┌─ Data in this exercise

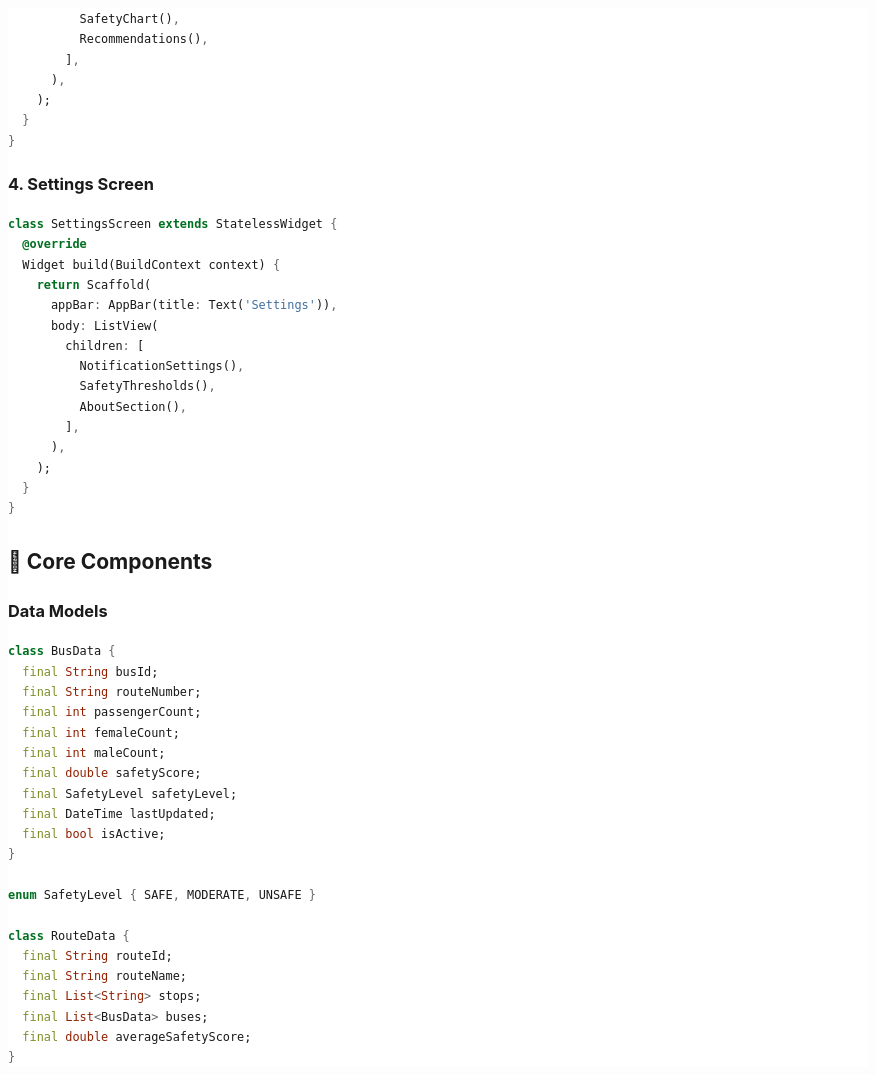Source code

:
 ```dart
          SafetyChart(),
          Recommendations(),
        ],
      ),
    );
  }
}
```

### 4. Settings Screen
```dart
class SettingsScreen extends StatelessWidget {
  @override
  Widget build(BuildContext context) {
    return Scaffold(
      appBar: AppBar(title: Text('Settings')),
      body: ListView(
        children: [
          NotificationSettings(),
          SafetyThresholds(),
          AboutSection(),
        ],
      ),
    );
  }
}
```

## 🔧 Core Components

### Data Models
```dart
class BusData {
  final String busId;
  final String routeNumber;
  final int passengerCount;
  final int femaleCount;
  final int maleCount;
  final double safetyScore;
  final SafetyLevel safetyLevel;
  final DateTime lastUpdated;
  final bool isActive;
}

enum SafetyLevel { SAFE, MODERATE, UNSAFE }

class RouteData {
  final String routeId;
  final String routeName;
  final List<String> stops;
  final List<BusData> buses;
  final double averageSafetyScore;
}
```

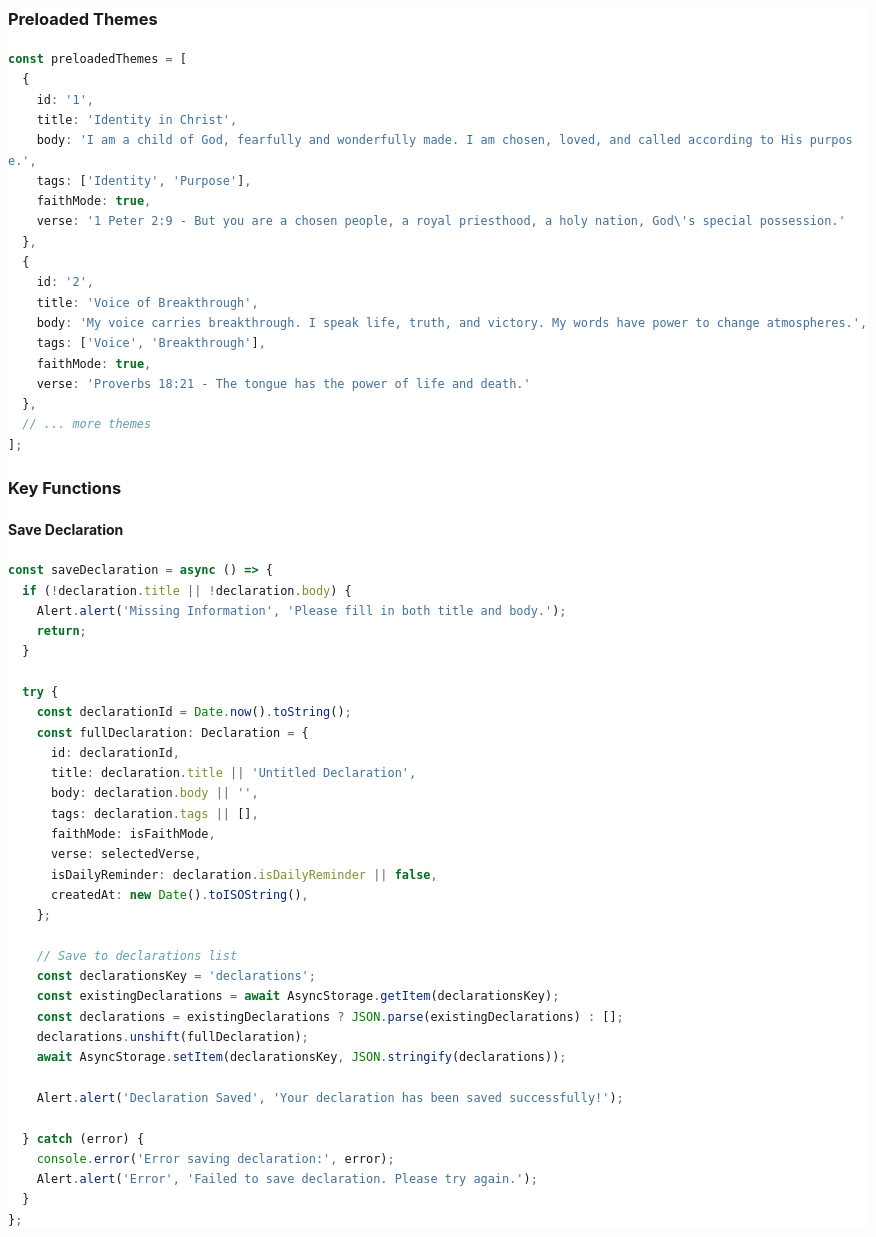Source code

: ### Preloaded Themes
```typescript
const preloadedThemes = [
  {
    id: '1',
    title: 'Identity in Christ',
    body: 'I am a child of God, fearfully and wonderfully made. I am chosen, loved, and called according to His purpose.',
    tags: ['Identity', 'Purpose'],
    faithMode: true,
    verse: '1 Peter 2:9 - But you are a chosen people, a royal priesthood, a holy nation, God\'s special possession.'
  },
  {
    id: '2',
    title: 'Voice of Breakthrough',
    body: 'My voice carries breakthrough. I speak life, truth, and victory. My words have power to change atmospheres.',
    tags: ['Voice', 'Breakthrough'],
    faithMode: true,
    verse: 'Proverbs 18:21 - The tongue has the power of life and death.'
  },
  // ... more themes
];
```

### Key Functions

#### Save Declaration
```typescript
const saveDeclaration = async () => {
  if (!declaration.title || !declaration.body) {
    Alert.alert('Missing Information', 'Please fill in both title and body.');
    return;
  }

  try {
    const declarationId = Date.now().toString();
    const fullDeclaration: Declaration = {
      id: declarationId,
      title: declaration.title || 'Untitled Declaration',
      body: declaration.body || '',
      tags: declaration.tags || [],
      faithMode: isFaithMode,
      verse: selectedVerse,
      isDailyReminder: declaration.isDailyReminder || false,
      createdAt: new Date().toISOString(),
    };

    // Save to declarations list
    const declarationsKey = 'declarations';
    const existingDeclarations = await AsyncStorage.getItem(declarationsKey);
    const declarations = existingDeclarations ? JSON.parse(existingDeclarations) : [];
    declarations.unshift(fullDeclaration);
    await AsyncStorage.setItem(declarationsKey, JSON.stringify(declarations));

    Alert.alert('Declaration Saved', 'Your declaration has been saved successfully!');
    
  } catch (error) {
    console.error('Error saving declaration:', error);
    Alert.alert('Error', 'Failed to save declaration. Please try again.');
  }
};
```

└─

To do → Type out the data above once more, exactly, with no images included.

Your response →
Source code

:
 ```dart
          SafetyChart(),
          Recommendations(),
        ],
      ),
    );
  }
}
```

### 4. Settings Screen
```dart
class SettingsScreen extends StatelessWidget {
  @override
  Widget build(BuildContext context) {
    return Scaffold(
      appBar: AppBar(title: Text('Settings')),
      body: ListView(
        children: [
          NotificationSettings(),
          SafetyThresholds(),
          AboutSection(),
        ],
      ),
    );
  }
}
```

## 🔧 Core Components

### Data Models
```dart
class BusData {
  final String busId;
  final String routeNumber;
  final int passengerCount;
  final int femaleCount;
  final int maleCount;
  final double safetyScore;
  final SafetyLevel safetyLevel;
  final DateTime lastUpdated;
  final bool isActive;
}

enum SafetyLevel { SAFE, MODERATE, UNSAFE }

class RouteData {
  final String routeId;
  final String routeName;
  final List<String> stops;
  final List<BusData> buses;
  final double averageSafetyScore;
}
```

Source code

: ### Preloaded Themes
```typescript
const preloadedThemes = [
  {
    id: '1',
    title: 'Identity in Christ',
    body: 'I am a child of God, fearfully and wonderfully made. I am chosen, loved, and called according to His purpose.',
    tags: ['Identity', 'Purpose'],
    faithMode: true,
    verse: '1 Peter 2:9 - But you are a chosen people, a royal priesthood, a holy nation, God\'s special possession.'
  },
  {
    id: '2',
    title: 'Voice of Breakthrough',
    body: 'My voice carries breakthrough. I speak life, truth, and victory. My words have power to change atmospheres.',
    tags: ['Voice', 'Breakthrough'],
    faithMode: true,
    verse: 'Proverbs 18:21 - The tongue has the power of life and death.'
  },
  // ... more themes
];
```

### Key Functions

#### Save Declaration
```typescript
const saveDeclaration = async () => {
  if (!declaration.title || !declaration.body) {
    Alert.alert('Missing Information', 'Please fill in both title and body.');
    return;
  }

  try {
    const declarationId = Date.now().toString();
    const fullDeclaration: Declaration = {
      id: declarationId,
      title: declaration.title || 'Untitled Declaration',
      body: declaration.body || '',
      tags: declaration.tags || [],
      faithMode: isFaithMode,
      verse: selectedVerse,
      isDailyReminder: declaration.isDailyReminder || false,
      createdAt: new Date().toISOString(),
    };

    // Save to declarations list
    const declarationsKey = 'declarations';
    const existingDeclarations = await AsyncStorage.getItem(declarationsKey);
    const declarations = existingDeclarations ? JSON.parse(existingDeclarations) : [];
    declarations.unshift(fullDeclaration);
    await AsyncStorage.setItem(declarationsKey, JSON.stringify(declarations));

    Alert.alert('Declaration Saved', 'Your declaration has been saved successfully!');
    
  } catch (error) {
    console.error('Error saving declaration:', error);
    Alert.alert('Error', 'Failed to save declaration. Please try again.');
  }
};
```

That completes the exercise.